The case is adding fire to a debate in Berlin about where exactly the line should be drawn in the fight against terrorism, and about whether German authorities "profited from forbidden fruits still marked with dried blood," as Wolfgang Wieland, a member of the opposition Green Party, puts it. A parliamentary commission is currently exploring this question in the Bundestag. In 2006 the chancellery already prohibited Germany's foreign intelligence agency, the Federal Intelligence Service (BND), from carrying out interrogations in countries such as Syria and Pakistan.

Has Germany's Chief Federal Prosecutor Monika Harms tolerated her staff making use of testimonies extracted by torture?

Since then investigators have continued to evaluate information coming from dubious sources.
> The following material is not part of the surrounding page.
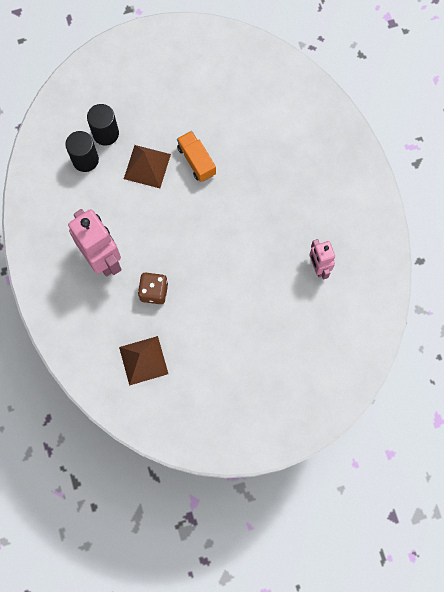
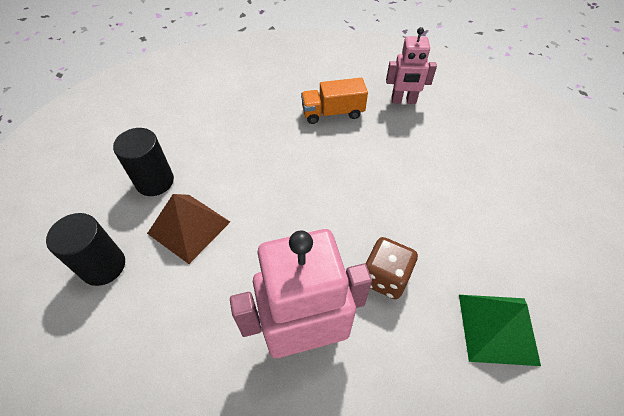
camera: 70 degrees left, 20 degrees down
(85, 160) = (124, 310): black cylinder -> black cylinder (155, 181)
(143, 360) = (497, 328): brown pyramid -> green pyramid
(196, 161) = (216, 170): orange truck -> orange truck (332, 113)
But using such information in preliminary proceedings was considered taboo -- even for officials working for Germany's Chief Federal Prosecutor Monika Harms. This led the prosecutors to shred US files containing interrogation statements by Ramzi Binalshibh -- the alleged chief logistician behind the Sept. 11, 2001 terror attacks -- when it transpired the CIA sometimes uses interrogation techniques such as "waterboarding," which involves submerging the prisoner in water. The transcripts of a visit German investigators paid the Syrian-born German citizen Mohammed Haydar Zammar in Damascus were also not used in German proceedings -- because Zammar, another al-Qaida member, had been interrogated in Syrian prisons.

The federal prosecutors have strayed from this clear principle in the case of Nasir, even if Justice Minister Brigitte Zypries from the Social Democrat Party (SPD) presents sophisticated arguments to show it is all just a matter of following an "investigative lead." Zypries does not believe a precedent has been set.

The behavior of the investigators also reveals how much they suspect Nasir -- and how difficult it would be to prove him guilty. The father of four was born in Pakistan, is married to a German and has been a German citizen since 1992. The German authorities have considered him a "danger" for some time. Indeed, federal prosecutors had already investigated Nasir once before when he allegedly remarked, after the Sept. 11, 2001 terrorist attacks, that such attacks would now occur "everywhere, including Germany." The investigation didn't lead to a conviction.

So the Germans were of course excited when they heard about Nasir's arrest in Pakistan on June 18, 2007. He simply corresponds too well to the image German Interior Minister Wolfgang Schäuble of the Christian Democrat Party (CDU) has been conjuring up for months: that of German Islamists' Pakistan connection.

While Nasir himself admits to having been in Wana, a city in the lawless region of Pakistan widely held to be an al-Qaida stronghold, he also says all he did there was purchase lapis lazuli. And in fact he was carrying 25 kilograms (55 lbs) of the semi-precious stones when he was arrested.

The ISI reports, on the other hand, state that Nasir admitted to having been invited to a training camp by an al-Qaida functionary, Abdul Rehman, and that while there he mixed the explosives correctly the first time around, and injured himself during his second attempt. According to the ISI, Nasir also provided al-Qaida with binoculars and night vision devices in addition to transporting money for the group.

Another statement by Nasir illustrates just how closely Germany and Pakistan have cooperated on this case -- if the statement is true. Nasir says that his Pakistani interrogators repeatedly showed him photographs of Fritz Gelowicz. The German convert to Islam was part of the Islamist cell recently discovered (more...) in Germany's Sauerland region, which is accused of planning terror attacks in the country. The images of Gelowicz -- mostly photos taken while he was under observation -- come from the German prosecutors' files. Nasir says he did not encounter German investigators in the prison where he was held. "But," he adds, "my interrogators had been fully briefed by the German authorities."